====== Information shown ======

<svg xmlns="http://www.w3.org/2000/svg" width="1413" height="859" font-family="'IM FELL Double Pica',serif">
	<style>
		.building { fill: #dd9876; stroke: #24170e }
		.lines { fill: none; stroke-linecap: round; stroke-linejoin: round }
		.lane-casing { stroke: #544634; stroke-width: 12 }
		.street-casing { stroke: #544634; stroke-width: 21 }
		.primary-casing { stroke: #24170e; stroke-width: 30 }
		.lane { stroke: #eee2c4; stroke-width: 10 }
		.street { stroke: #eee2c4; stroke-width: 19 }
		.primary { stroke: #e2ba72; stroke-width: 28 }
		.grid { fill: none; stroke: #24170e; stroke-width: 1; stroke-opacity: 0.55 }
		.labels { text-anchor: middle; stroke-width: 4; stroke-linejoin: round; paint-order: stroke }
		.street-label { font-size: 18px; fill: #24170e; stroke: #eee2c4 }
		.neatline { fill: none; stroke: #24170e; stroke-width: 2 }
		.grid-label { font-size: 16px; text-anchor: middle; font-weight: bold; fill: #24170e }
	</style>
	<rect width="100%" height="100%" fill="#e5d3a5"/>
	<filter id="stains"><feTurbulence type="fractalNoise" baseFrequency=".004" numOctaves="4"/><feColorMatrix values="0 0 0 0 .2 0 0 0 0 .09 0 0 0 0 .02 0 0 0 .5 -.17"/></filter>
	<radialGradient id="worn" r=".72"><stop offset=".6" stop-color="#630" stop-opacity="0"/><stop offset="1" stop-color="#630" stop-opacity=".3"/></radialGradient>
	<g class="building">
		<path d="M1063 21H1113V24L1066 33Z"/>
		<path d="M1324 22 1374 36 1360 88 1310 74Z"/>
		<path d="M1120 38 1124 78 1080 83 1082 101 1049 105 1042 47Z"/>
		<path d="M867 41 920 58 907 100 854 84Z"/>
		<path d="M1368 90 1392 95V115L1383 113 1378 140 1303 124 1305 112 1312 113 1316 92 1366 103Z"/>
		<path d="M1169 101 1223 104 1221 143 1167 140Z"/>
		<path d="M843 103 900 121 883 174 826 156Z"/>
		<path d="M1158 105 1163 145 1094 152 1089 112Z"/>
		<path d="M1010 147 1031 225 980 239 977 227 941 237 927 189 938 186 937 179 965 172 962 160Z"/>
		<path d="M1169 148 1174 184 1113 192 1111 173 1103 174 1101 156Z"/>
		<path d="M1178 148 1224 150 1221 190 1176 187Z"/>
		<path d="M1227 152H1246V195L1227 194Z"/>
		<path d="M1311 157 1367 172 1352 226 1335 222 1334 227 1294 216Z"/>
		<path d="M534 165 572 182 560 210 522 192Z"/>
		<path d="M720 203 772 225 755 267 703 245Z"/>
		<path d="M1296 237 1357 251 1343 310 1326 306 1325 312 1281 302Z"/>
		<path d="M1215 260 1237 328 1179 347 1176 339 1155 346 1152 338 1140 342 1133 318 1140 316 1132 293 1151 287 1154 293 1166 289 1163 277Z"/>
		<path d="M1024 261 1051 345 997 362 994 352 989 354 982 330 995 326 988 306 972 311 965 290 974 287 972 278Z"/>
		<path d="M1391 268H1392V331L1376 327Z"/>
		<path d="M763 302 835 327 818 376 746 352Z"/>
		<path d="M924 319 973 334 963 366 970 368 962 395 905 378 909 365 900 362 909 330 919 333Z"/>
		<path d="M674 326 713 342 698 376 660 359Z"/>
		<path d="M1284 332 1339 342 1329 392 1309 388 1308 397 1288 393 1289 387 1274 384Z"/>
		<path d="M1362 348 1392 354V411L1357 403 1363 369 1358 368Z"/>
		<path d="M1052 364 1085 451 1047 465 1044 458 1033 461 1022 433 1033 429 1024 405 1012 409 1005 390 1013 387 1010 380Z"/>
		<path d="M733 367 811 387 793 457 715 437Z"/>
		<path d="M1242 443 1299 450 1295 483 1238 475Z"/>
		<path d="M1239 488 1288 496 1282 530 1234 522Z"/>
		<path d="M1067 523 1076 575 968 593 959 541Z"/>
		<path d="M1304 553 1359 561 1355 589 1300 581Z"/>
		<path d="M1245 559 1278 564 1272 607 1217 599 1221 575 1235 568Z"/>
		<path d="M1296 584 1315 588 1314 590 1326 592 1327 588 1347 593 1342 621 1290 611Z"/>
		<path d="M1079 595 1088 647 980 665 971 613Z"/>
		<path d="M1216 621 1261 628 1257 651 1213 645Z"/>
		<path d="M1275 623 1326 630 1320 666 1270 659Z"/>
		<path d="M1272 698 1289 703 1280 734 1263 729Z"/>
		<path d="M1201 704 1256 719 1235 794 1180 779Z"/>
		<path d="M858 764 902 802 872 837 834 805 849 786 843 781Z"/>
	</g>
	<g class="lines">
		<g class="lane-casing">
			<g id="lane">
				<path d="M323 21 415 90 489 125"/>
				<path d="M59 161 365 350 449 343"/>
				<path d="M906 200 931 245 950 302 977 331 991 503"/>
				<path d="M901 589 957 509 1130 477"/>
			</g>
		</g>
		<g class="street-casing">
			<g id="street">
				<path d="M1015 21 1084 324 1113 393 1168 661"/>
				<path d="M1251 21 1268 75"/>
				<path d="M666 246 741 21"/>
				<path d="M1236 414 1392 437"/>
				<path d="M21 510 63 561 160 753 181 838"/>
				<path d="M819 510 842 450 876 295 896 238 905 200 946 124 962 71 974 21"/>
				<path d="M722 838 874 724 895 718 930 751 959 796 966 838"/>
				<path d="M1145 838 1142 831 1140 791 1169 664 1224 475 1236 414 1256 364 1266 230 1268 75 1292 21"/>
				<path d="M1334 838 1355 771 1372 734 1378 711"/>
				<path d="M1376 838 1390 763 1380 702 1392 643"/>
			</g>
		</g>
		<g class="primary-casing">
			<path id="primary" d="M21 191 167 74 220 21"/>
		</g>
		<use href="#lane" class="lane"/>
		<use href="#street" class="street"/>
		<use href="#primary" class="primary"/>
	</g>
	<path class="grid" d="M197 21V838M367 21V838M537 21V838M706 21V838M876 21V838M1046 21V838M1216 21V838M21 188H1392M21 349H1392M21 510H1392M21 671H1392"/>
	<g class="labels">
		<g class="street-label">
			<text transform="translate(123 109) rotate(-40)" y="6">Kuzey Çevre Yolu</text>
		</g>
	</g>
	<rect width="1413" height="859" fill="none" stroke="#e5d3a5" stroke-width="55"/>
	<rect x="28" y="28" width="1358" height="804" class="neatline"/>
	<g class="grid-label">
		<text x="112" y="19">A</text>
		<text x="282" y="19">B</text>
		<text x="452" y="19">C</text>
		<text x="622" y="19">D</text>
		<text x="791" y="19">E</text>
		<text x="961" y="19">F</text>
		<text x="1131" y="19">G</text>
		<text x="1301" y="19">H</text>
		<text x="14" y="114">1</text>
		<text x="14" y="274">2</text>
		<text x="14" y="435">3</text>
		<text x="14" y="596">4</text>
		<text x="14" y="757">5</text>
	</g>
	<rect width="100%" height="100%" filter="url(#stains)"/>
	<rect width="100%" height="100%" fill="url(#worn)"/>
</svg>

======

▶ [Exercise requirements]: For every line of the data above that contains "worn", copy that line.

▶ [Written reply]:
	<radialGradient id="worn" r=".72"><stop offset=".6" stop-color="#630" stop-opacity="0"/><stop offset="1" stop-color="#630" stop-opacity=".3"/></radialGradient>
	<rect width="100%" height="100%" fill="url(#worn)"/>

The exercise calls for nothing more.